Sigurður Sigurjónsson und Theodór Júlíusson leben in der Stadt und spielen Theater. Das bedeutet, dass sie viel Erfahrung mitbringen, wie man Dialoge spielt. Aber Sigurjónsson hat auf einem Bauernhof gearbeitet als Teenager. Wir haben auch mit den dortigen Bauern gemeinsam geprobt. Das einzige Problem für uns war: Sie sahen nicht wie Brüder aus. Deshalb die Bärte.
Auch das hat sicher seine Zeit gebraucht ….
Jetzt sehen sie miteinander verwachsen aus. Sie sind wie zwei Bäume auf dem Hof stehen geblieben.

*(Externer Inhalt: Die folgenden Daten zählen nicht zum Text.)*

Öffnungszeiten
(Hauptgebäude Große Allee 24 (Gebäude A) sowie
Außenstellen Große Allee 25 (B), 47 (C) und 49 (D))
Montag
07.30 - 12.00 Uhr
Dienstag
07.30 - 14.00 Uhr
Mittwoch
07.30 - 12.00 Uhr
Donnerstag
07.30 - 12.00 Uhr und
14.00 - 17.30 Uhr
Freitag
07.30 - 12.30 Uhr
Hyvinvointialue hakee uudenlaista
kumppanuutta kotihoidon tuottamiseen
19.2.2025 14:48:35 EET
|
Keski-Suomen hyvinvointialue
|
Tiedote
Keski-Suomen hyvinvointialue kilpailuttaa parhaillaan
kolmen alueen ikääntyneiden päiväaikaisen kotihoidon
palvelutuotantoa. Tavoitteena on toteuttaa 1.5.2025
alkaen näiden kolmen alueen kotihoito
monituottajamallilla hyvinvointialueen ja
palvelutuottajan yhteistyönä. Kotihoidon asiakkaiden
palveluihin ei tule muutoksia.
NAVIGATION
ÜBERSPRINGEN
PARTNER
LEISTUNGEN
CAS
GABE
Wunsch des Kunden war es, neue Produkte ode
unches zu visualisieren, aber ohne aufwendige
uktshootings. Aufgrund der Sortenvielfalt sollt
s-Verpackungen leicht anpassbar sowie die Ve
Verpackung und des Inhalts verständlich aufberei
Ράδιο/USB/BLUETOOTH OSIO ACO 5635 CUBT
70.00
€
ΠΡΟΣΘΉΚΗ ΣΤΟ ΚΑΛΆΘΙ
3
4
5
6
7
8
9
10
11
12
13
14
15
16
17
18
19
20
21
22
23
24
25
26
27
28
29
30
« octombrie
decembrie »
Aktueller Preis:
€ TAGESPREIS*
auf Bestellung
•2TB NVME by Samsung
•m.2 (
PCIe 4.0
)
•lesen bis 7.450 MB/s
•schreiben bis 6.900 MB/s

Sie leben in einem Land, von dem man sagt, jeder zweite Einwohner sei ein Poet. Isländer wissen aber zum Beispiel auch, wie man einen Schneesturm überlebt.
Sigurður Sigurjónsson hat tatsächlich auch als Drehbuchautor gearbeitet …
Isländer wissen aber zum Beispiel auch, wie man einen Schneesturm überlebt.
Zum Beispiel erzählt man sich die Geschichte einer erfrorenen Frau. Zwei Kerle fanden sie – fast tot. Sie haben sich nackt ausgezogen und sie im Schnee so lange gewärmt, bis sie transportfähig war. Sie hat überlebt.
Daran erinnert das letzte Bild Ihres Filmes. Stand es von Anfang an fest?
Ich habe das Ende lange verworfen und umgestellt. Jetzt ist der Schluss offen. Ich habe ihn dazu erfunden. Man könnte sagen, es ist das «Paradise Lost» der beiden Brüder. Dort treffen sich wieder.
Der Film läuft ab Donnerstag in den Kult-Kinos.